Cast: Alice Eve, Wilf Scolding, Joshua McGuire, Anatole Taubman, Trevor Eve, Hermione Corfield, Ivanno Jeremiah, Joséphine de La Baume

It’s Halloween 1934, and glamorous socialite Honey (Eve) is hosting her annual Halloween costume party. But this year’s event is tinged with bitterness and revenge, for on the same night the year before, Honey’s husband was killed, and the killer never caught. Tonight, Honey has invited everyone who was there the year before on the assumption that one of her guests was the murderer. Enlisting the help of newly appointed police Inspector Shoerope (Scolding), Honey is determined to uncover the killer’s identity, and see justice done. With the party well under way, Shoerope begins his investigation and soon finds that there a number of possible suspects, from local real estate broker Mr Conick (McGuire), to German businessman Herr Werner (Taubman), and even Shoerope’s own Commissioner (Eve). Matters are further complicated when it’s suggested by one of the guests that Honey isn’t being as honest with Shoerope as she seems, raising the possibility that his investigation is a means to a far different end than justice. But as the evening continues, various clues fall into place, and Shoerope discovers that there’s more to the murder of Honey’s husband than either of them could have imagined…

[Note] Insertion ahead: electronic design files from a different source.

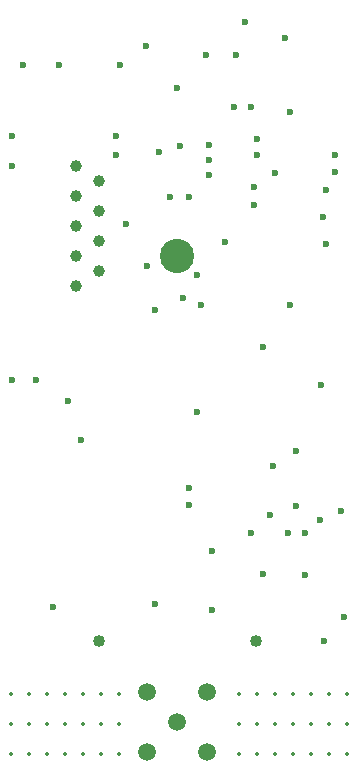
<source format=gbr>
G04 Generated by Ultiboard 14.0 *
%FSLAX24Y24*%
%MOIN*%

%ADD11C,0.0595*%
%ADD12C,0.0140*%
%ADD13C,0.0236*%
%ADD14C,0.0400*%
%ADD15C,0.1142*%
%ADD16C,0.0394*%


G04 ColorRGB 000000 for the following layer *
%LNDrill-Copper Top-Copper Bottom*%
%LPD*%
G54D11*
X-22044Y8450D03*
X-21044Y9450D03*
X-23044Y9450D03*
X-21044Y7450D03*
X-23044Y7450D03*
G54D12*
X-18200Y7400D03*
X-18200Y8400D03*
X-20000Y9400D03*
X-19400Y9400D03*
X-18800Y9400D03*
X-18200Y9400D03*
X-17600Y9400D03*
X-17000Y9400D03*
X-16400Y9400D03*
X-20000Y8400D03*
X-19400Y8400D03*
X-18800Y8400D03*
X-17000Y8400D03*
X-17600Y8400D03*
X-16400Y8400D03*
X-20000Y7400D03*
X-19400Y7400D03*
X-18800Y7400D03*
X-16400Y7400D03*
X-17000Y7400D03*
X-17600Y7400D03*
X-24000Y7400D03*
X-24600Y7400D03*
X-25200Y7400D03*
X-25800Y7400D03*
X-26400Y7400D03*
X-27000Y7400D03*
X-27600Y7400D03*
X-24000Y8400D03*
X-24600Y8400D03*
X-24000Y9400D03*
X-24600Y9400D03*
X-25200Y9400D03*
X-27600Y9400D03*
X-27600Y8400D03*
X-25200Y8400D03*
X-25800Y8400D03*
X-26400Y8400D03*
X-27000Y8400D03*
X-27000Y9400D03*
X-26400Y9400D03*
X-25800Y9400D03*
G54D13*
X-25250Y17850D03*
X-25700Y19150D03*
X-21000Y27200D03*
X-21000Y27700D03*
X-24100Y27350D03*
X-19600Y14750D03*
X-22800Y22200D03*
X-18100Y17500D03*
X-21100Y30700D03*
X-20100Y30700D03*
X-17300Y15200D03*
X-17250Y19700D03*
X-26000Y30350D03*
X-27200Y30350D03*
X-27550Y28000D03*
X-27550Y27000D03*
X-22050Y29600D03*
X-23100Y31000D03*
X-24100Y28000D03*
X-17800Y14750D03*
X-18350Y14750D03*
X-21950Y27650D03*
X-22300Y25950D03*
X-21650Y25950D03*
X-17100Y24400D03*
X-18300Y22350D03*
X-18950Y15350D03*
X-16600Y15500D03*
X-23050Y23650D03*
X-27550Y19850D03*
X-20900Y12200D03*
X-21250Y22350D03*
X-19600Y28950D03*
X-23950Y30350D03*
X-23750Y25050D03*
X-18800Y26750D03*
X-19800Y31800D03*
X-18450Y31250D03*
X-26200Y12300D03*
X-22800Y12400D03*
X-16500Y11950D03*
X-17800Y13350D03*
X-21650Y16250D03*
X-19200Y13400D03*
X-17150Y11150D03*
X-21400Y23350D03*
X-20900Y14150D03*
X-19500Y25700D03*
X-18100Y15650D03*
X-20450Y24450D03*
X-19400Y27350D03*
X-16800Y27350D03*
X-19400Y27900D03*
X-18300Y28800D03*
X-21000Y26700D03*
X-20150Y28950D03*
X-17200Y25300D03*
X-18850Y17000D03*
X-19500Y26300D03*
X-22650Y27450D03*
X-26750Y19850D03*
X-21850Y22600D03*
X-19200Y20950D03*
X-16800Y26800D03*
X-21400Y18800D03*
X-21650Y15700D03*
X-17100Y26200D03*
G54D14*
X-24668Y11150D03*
X-19418Y11150D03*
G54D15*
X-22043Y24000D03*
G54D16*
X-25437Y27000D03*
X-25437Y26000D03*
X-25437Y25000D03*
X-25437Y24000D03*
X-25437Y23000D03*
X-24650Y26500D03*
X-24650Y25500D03*
X-24650Y24500D03*
X-24650Y23500D03*

M02*

</source>
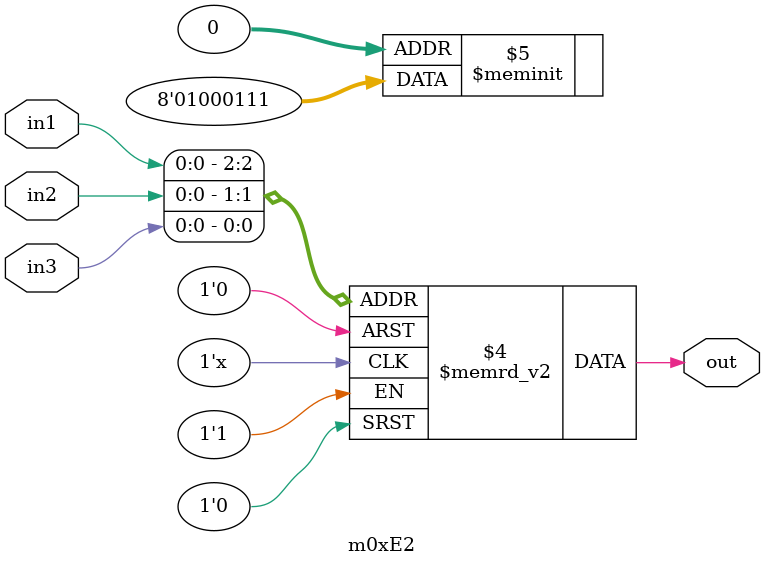
<source format=v>
module m0xE2(output out, input in1, in2, in3);

   always @(in1, in2, in3)
     begin
        case({in1, in2, in3})
          3'b000: {out} = 1'b1;
          3'b001: {out} = 1'b1;
          3'b010: {out} = 1'b1;
          3'b011: {out} = 1'b0;
          3'b100: {out} = 1'b0;
          3'b101: {out} = 1'b0;
          3'b110: {out} = 1'b1;
          3'b111: {out} = 1'b0;
        endcase // case ({in1, in2, in3})
     end // always @ (in1, in2, in3)

endmodule // m0xE2
</source>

Something of a family affair – Alice and Jack Eve are siblings, while Trevor Eve is their father – Bees Make Honey is a period murder mystery comedy-drama that flirts with a lot of ideas as to how to present its story visually, and then decides to include them all. And so we have a movie that throws in all manner of cinematic trickery as if someone has opened a Pandora’s Box of visual effects (leaving Hope cowering at the bottom). When a movie is this visually erratic, it’s too often a sign that the material isn’t as lively as the makers have intended, and for long stretches, this is the case with Jack Eve’s honest yet overwrought pastiche of Thirties drawing room mysteries. A huge – and this is no understatement – part of the problem is the dialogue, which is meant to be clever and dazzlingly erudite, but which causes further problems for many of the cast, lumbered as they are with lines such as, “But one can never repeat the past with complete sincerity. There’s is always the possibility, if not inevitability, of a fleeting fancy throwing a spanner in the works.”

There’s also an anachronistic use of music, with the likes of The Libertines’ What a Waster, and The Clash’s Lover’s Rock littering the soundtrack as literal counterpoints to the action, but all these incidences do is to jar the viewer out of whatever temporary mood the material has just got them into. With such a lack of focus, it’s a shame also that any mystery is undermined by a massive visual clue given away when the murder is committed at the movie’s beginning. These and other directorial decisions made by Eve make the movie a stop-start affair that never really gels or fully entertains as the high-spirited romp it could (and should) have been, and viewers may find themselves hitting the fast-forward button more than they’d like. The cast are game, however, and muddle through in support of their director, though Trevor Eve is clearly having fun with a role he wouldn’t normally be asked to play. By the end, a kind of weary acceptance sets in, allied to the knowledge that the movie isn’t going to raise its game any higher. There’s a good idea in there somewhere, but this sort of murder mystery has been done too often before, and to much better effect.

Rating: 4/10 – when a movie tries to make an apple-bobbing competition one of its highlights, you know there’s a problem, and in this respect, it’s one of many that hamper Bees Make Honey from being a success;  one to approach with caution, it’s a movie that never settles on a through line, or maintains a consistent tone – unless not maintaining one was the original idea.